[DATA — start]

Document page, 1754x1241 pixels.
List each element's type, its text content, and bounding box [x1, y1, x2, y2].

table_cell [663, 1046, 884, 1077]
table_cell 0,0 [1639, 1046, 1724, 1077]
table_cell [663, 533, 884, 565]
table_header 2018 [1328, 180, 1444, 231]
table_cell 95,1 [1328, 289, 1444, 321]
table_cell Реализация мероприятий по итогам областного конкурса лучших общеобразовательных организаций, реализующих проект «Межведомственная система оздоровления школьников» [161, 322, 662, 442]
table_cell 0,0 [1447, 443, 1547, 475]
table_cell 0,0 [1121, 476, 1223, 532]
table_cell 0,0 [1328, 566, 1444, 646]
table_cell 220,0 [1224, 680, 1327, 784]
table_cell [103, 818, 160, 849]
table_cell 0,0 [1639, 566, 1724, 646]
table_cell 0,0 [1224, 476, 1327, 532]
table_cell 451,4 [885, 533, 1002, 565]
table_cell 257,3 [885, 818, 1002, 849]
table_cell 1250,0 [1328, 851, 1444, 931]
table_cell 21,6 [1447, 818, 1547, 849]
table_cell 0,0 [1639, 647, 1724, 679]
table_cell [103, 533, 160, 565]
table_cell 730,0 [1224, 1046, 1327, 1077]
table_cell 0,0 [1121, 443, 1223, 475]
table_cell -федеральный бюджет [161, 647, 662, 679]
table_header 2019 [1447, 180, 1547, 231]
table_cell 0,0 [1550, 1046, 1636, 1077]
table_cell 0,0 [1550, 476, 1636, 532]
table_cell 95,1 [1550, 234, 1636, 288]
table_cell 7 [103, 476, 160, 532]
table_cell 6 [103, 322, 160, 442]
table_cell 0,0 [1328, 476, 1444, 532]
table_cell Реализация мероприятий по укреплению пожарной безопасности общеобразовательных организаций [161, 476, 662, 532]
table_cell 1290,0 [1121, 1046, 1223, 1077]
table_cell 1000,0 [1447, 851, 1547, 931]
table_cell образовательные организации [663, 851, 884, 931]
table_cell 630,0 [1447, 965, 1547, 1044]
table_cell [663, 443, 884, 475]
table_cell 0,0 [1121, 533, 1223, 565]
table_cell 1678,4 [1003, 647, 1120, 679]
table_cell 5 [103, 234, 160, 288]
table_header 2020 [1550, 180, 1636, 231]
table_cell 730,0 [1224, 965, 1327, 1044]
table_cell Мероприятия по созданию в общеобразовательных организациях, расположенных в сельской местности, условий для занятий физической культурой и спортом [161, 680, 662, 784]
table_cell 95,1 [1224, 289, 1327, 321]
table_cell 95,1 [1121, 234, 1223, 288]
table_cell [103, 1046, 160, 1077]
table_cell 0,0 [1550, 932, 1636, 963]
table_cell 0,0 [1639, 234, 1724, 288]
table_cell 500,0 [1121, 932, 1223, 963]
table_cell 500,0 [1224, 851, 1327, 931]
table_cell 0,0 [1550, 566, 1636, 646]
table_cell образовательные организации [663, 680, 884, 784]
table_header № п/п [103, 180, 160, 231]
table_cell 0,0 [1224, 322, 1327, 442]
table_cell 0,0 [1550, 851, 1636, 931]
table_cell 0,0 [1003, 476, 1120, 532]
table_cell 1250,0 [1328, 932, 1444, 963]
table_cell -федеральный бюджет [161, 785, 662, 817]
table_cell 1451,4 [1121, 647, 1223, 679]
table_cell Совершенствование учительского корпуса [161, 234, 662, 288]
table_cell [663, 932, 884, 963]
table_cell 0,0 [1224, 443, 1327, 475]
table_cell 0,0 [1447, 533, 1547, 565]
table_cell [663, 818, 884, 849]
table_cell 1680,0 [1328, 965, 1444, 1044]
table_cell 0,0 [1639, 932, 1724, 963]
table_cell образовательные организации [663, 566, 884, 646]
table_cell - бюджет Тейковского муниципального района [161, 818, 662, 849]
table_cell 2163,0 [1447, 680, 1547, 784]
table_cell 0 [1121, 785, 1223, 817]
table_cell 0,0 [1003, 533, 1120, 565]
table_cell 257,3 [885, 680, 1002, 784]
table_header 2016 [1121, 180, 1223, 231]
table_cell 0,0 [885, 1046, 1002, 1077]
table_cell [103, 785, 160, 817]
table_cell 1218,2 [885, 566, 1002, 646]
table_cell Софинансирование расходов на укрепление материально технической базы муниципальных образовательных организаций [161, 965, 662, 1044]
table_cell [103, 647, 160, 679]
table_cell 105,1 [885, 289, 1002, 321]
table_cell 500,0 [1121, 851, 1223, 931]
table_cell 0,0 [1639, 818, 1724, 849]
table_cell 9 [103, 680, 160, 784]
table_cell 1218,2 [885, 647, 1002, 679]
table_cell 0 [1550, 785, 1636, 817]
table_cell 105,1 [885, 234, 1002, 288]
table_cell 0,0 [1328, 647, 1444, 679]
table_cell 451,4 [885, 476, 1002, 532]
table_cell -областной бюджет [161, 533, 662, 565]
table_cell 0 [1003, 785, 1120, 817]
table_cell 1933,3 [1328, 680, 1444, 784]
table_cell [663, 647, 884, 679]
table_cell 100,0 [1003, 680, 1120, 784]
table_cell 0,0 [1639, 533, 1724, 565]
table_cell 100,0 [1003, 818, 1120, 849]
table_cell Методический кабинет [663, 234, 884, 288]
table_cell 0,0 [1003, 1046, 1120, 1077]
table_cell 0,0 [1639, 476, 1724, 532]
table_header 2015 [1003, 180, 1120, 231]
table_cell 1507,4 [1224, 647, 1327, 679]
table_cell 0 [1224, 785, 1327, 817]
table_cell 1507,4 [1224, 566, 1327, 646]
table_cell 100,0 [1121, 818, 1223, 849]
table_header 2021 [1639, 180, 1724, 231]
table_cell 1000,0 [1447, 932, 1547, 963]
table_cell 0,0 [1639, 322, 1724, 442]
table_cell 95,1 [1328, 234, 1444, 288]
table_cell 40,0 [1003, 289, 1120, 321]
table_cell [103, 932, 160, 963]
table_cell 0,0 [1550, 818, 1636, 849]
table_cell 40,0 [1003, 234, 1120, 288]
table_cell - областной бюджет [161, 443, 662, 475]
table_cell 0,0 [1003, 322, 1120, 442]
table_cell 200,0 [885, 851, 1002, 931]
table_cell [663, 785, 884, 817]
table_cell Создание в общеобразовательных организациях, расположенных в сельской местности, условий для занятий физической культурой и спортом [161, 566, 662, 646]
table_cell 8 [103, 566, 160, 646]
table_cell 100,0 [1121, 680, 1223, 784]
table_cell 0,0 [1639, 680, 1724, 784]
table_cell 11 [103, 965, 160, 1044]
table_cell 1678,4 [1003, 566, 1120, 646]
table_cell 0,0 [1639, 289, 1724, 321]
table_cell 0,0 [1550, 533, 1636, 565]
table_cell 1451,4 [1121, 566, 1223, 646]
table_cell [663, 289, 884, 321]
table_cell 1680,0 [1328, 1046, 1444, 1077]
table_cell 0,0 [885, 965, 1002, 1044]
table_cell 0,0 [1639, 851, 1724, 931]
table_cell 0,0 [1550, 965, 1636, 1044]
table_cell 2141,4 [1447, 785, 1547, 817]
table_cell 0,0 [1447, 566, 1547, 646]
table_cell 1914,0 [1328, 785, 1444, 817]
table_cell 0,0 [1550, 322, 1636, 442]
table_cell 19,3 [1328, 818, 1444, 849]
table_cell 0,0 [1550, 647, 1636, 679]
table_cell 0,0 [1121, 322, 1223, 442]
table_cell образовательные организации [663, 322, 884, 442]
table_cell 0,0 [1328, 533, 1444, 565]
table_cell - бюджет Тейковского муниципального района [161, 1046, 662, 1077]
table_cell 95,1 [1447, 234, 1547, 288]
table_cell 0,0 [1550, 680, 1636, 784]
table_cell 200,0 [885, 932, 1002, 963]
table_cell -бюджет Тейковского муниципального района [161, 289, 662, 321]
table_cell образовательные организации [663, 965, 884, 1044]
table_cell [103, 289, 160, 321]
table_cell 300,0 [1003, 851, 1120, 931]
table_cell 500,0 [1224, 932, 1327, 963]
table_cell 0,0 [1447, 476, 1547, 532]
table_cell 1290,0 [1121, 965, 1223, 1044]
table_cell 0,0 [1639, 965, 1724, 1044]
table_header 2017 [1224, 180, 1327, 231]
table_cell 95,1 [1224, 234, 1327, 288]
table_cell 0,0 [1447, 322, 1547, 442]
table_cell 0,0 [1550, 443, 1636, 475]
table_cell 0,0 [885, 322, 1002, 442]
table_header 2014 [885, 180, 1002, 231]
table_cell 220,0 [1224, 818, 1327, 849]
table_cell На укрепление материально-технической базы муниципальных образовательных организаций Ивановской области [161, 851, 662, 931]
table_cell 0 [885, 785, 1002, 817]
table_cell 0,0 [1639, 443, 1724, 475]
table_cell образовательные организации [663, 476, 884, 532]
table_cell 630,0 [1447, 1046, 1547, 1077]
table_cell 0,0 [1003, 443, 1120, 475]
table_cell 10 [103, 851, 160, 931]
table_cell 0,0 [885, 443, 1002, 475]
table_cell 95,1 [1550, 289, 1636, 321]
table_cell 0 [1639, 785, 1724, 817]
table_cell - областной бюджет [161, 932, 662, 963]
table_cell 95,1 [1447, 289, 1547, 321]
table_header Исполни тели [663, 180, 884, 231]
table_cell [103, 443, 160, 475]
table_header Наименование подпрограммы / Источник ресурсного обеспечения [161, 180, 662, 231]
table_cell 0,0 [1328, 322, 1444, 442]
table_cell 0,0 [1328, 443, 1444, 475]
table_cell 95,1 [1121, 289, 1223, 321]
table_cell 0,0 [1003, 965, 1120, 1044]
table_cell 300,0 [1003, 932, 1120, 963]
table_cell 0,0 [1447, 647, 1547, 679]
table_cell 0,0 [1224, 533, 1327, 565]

[DATA — finish]

# [EXERCISE REQUIREMENTS]
Check the data for the word "технической" and pull out the lines that have it.

# [WRITTEN ANSWER]
table_cell Софинансирование расходов на укрепление материально технической базы муниципальных образовательных организаций [161, 965, 662, 1044]
table_cell На укрепление материально-технической базы муниципальных образовательных организаций Ивановской области [161, 851, 662, 931]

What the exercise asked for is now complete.